In Thoreau’s God, Richard Higgins invites seekers—religious or otherwise—to walk with the great Transcendentalist through a series of meditations on his spiritual life. Thoreau offers us no creed, but his writings encourage reflection on how to live, what to notice, and what to love. Though his quest was deeply personal, Thoreau devoted his life to communicating his experience of an infinite, wild, life-giving God. By recovering this vital thread in Thoreau’s life and work, Thoreau’s God opens the door to a new understanding of an original voice in American religion that speaks to spiritual seekers today.

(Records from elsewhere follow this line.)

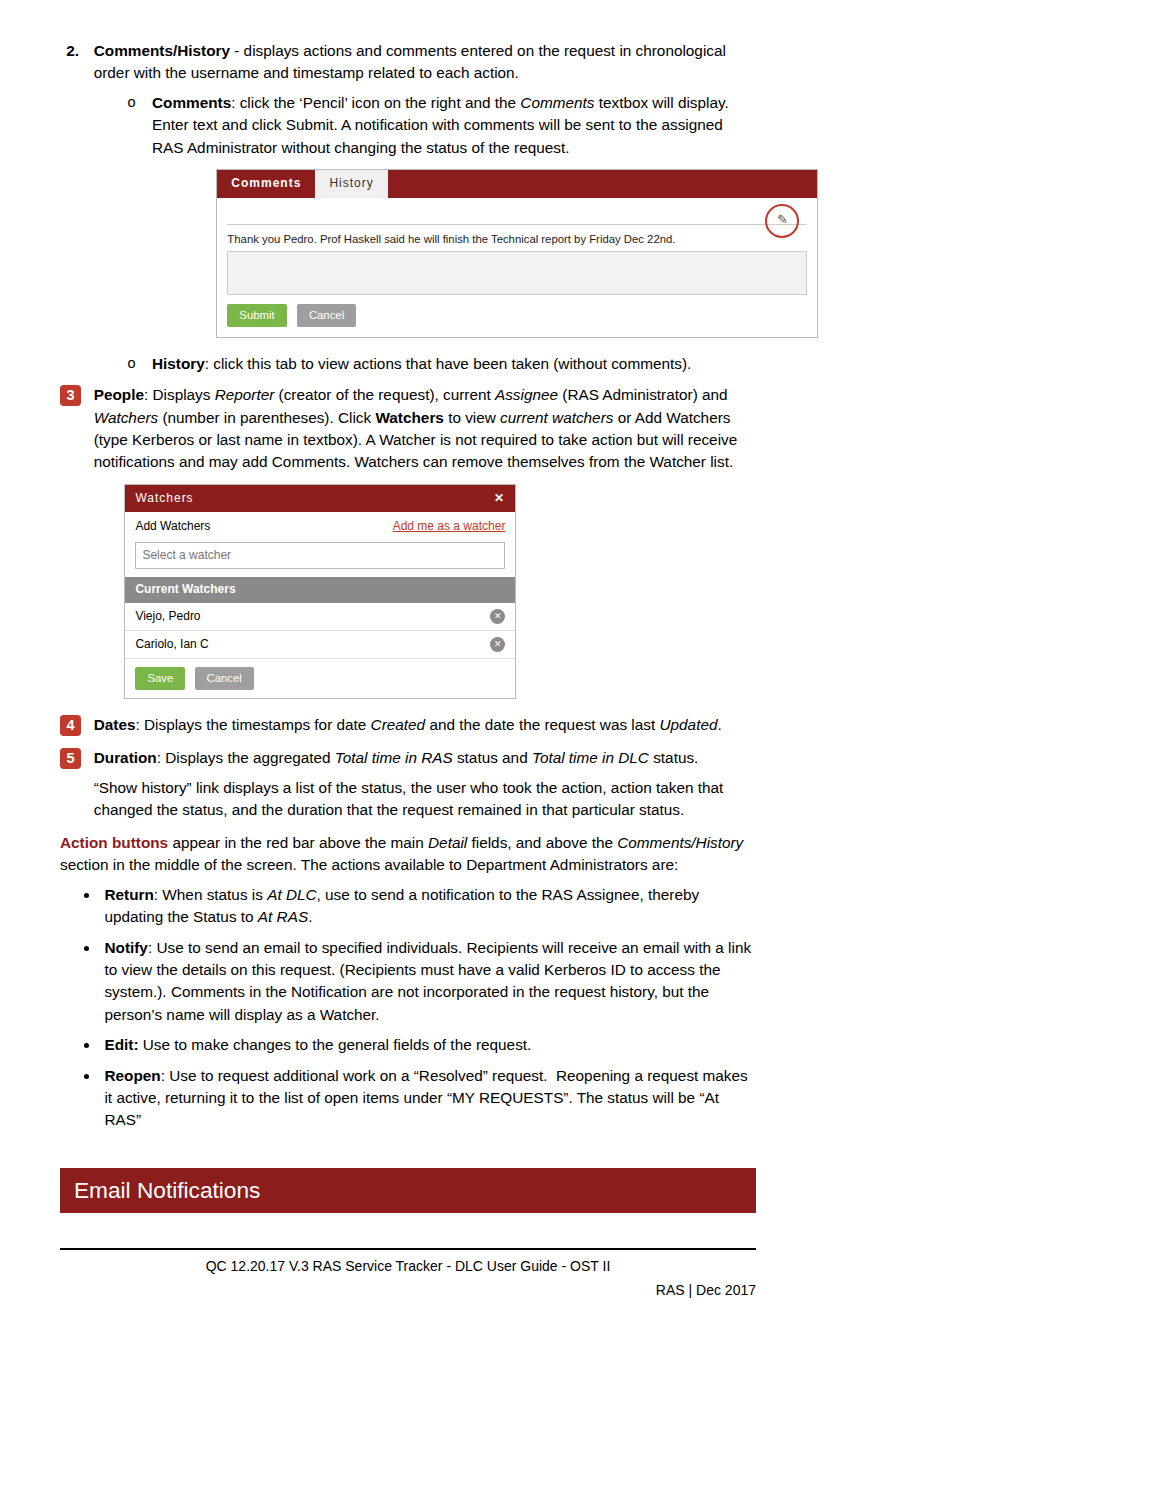Comments/History - displays actions and comments entered on the request in chronological order with the username and timestamp related to each action.
Comments: click the ‘Pencil’ icon on the right and the Comments textbox will display. Enter text and click Submit. A notification with comments will be sent to the assigned RAS Administrator without changing the status of the request.
Comments
History
✎
Thank you Pedro. Prof Haskell said he will finish the Technical report by Friday Dec 22nd.
Submit Cancel
History: click this tab to view actions that have been taken (without comments).
3 People: Displays Reporter (creator of the request), current Assignee (RAS Administrator) and Watchers (number in parentheses). Click Watchers to view current watchers or Add Watchers (type Kerberos or last name in textbox). A Watcher is not required to take action but will receive notifications and may add Comments. Watchers can remove themselves from the Watcher list.
Watchers ✕
Add Watchers Add me as a watcher
Select a watcher
Current Watchers
Viejo, Pedro ✕
Cariolo, Ian C ✕
Save Cancel
4 Dates: Displays the timestamps for date Created and the date the request was last Updated.
5 Duration: Displays the aggregated Total time in RAS status and Total time in DLC status.
“Show history” link displays a list of the status, the user who took the action, action taken that changed the status, and the duration that the request remained in that particular status.
Action buttons appear in the red bar above the main Detail fields, and above the Comments/History section in the middle of the screen. The actions available to Department Administrators are:
Return: When status is At DLC, use to send a notification to the RAS Assignee, thereby updating the Status to At RAS.
Notify: Use to send an email to specified individuals. Recipients will receive an email with a link to view the details on this request. (Recipients must have a valid Kerberos ID to access the system.). Comments in the Notification are not incorporated in the request history, but the person’s name will display as a Watcher.
Edit: Use to make changes to the general fields of the request.
Reopen: Use to request additional work on a “Resolved” request. Reopening a request makes it active, returning it to the list of open items under “MY REQUESTS”. The status will be “At RAS”
Email Notifications
QC 12.20.17 V.3 RAS Service Tracker - DLC User Guide - OST II
RAS | Dec 2017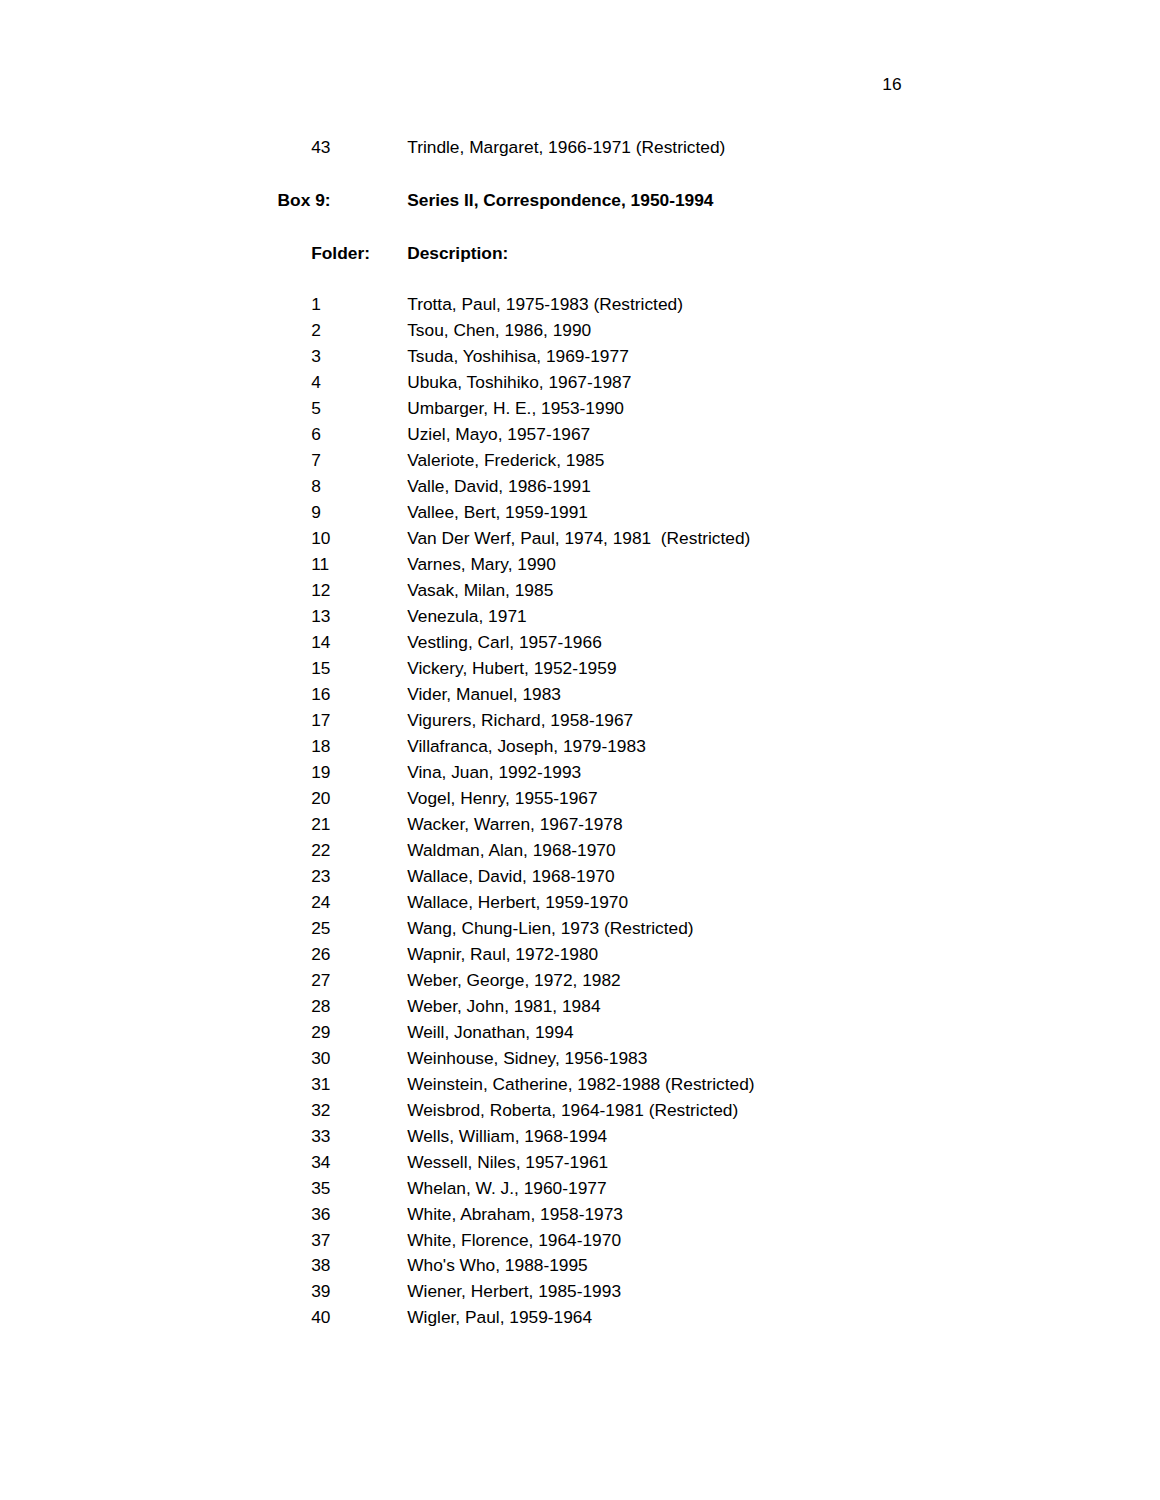16
43
Trindle, Margaret, 1966-1971 (Restricted)
Box 9:
Series II, Correspondence, 1950-1994
Folder:
Description:
1
Trotta, Paul, 1975-1983 (Restricted)
2
Tsou, Chen, 1986, 1990
3
Tsuda, Yoshihisa, 1969-1977
4
Ubuka, Toshihiko, 1967-1987
5
Umbarger, H. E., 1953-1990
6
Uziel, Mayo, 1957-1967
7
Valeriote, Frederick, 1985
8
Valle, David, 1986-1991
9
Vallee, Bert, 1959-1991
10
Van Der Werf, Paul, 1974, 1981 (Restricted)
11
Varnes, Mary, 1990
12
Vasak, Milan, 1985
13
Venezula, 1971
14
Vestling, Carl, 1957-1966
15
Vickery, Hubert, 1952-1959
16
Vider, Manuel, 1983
17
Vigurers, Richard, 1958-1967
18
Villafranca, Joseph, 1979-1983
19
Vina, Juan, 1992-1993
20
Vogel, Henry, 1955-1967
21
Wacker, Warren, 1967-1978
22
Waldman, Alan, 1968-1970
23
Wallace, David, 1968-1970
24
Wallace, Herbert, 1959-1970
25
Wang, Chung-Lien, 1973 (Restricted)
26
Wapnir, Raul, 1972-1980
27
Weber, George, 1972, 1982
28
Weber, John, 1981, 1984
29
Weill, Jonathan, 1994
30
Weinhouse, Sidney, 1956-1983
31
Weinstein, Catherine, 1982-1988 (Restricted)
32
Weisbrod, Roberta, 1964-1981 (Restricted)
33
Wells, William, 1968-1994
34
Wessell, Niles, 1957-1961
35
Whelan, W. J., 1960-1977
36
White, Abraham, 1958-1973
37
White, Florence, 1964-1970
38
Who's Who, 1988-1995
39
Wiener, Herbert, 1985-1993
40
Wigler, Paul, 1959-1964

Laura Walls (Professor Emerita of English) says "If you have ever felt lost in this world of fractured faith, then pick up this book and let Higgins take you on a walk with one of America’s most profound and thoughtful religious writers: Henry David Thoreau. It won’t be an easy path, for Thoreau’s God lives in no church but out in a world of paradoxes. And Thoreau insisted that even the best of books can only point the way, through words poetic enough to say what cannot be said: that true religion lies not in what you profess, but in how you live. Higgins shows us a mind and heart at work during a troubled time, a fellow human being knocking at the door of God and hearing an answer that guided him for life.”
Richard Higgins is a former staff writer at The Boston Globe and the author or editor of four books, including Thoreau and the Language of Trees. His articles, essays, and reviews have appeared in the New York Times, Washington Post, Christian Century, and American Scholar.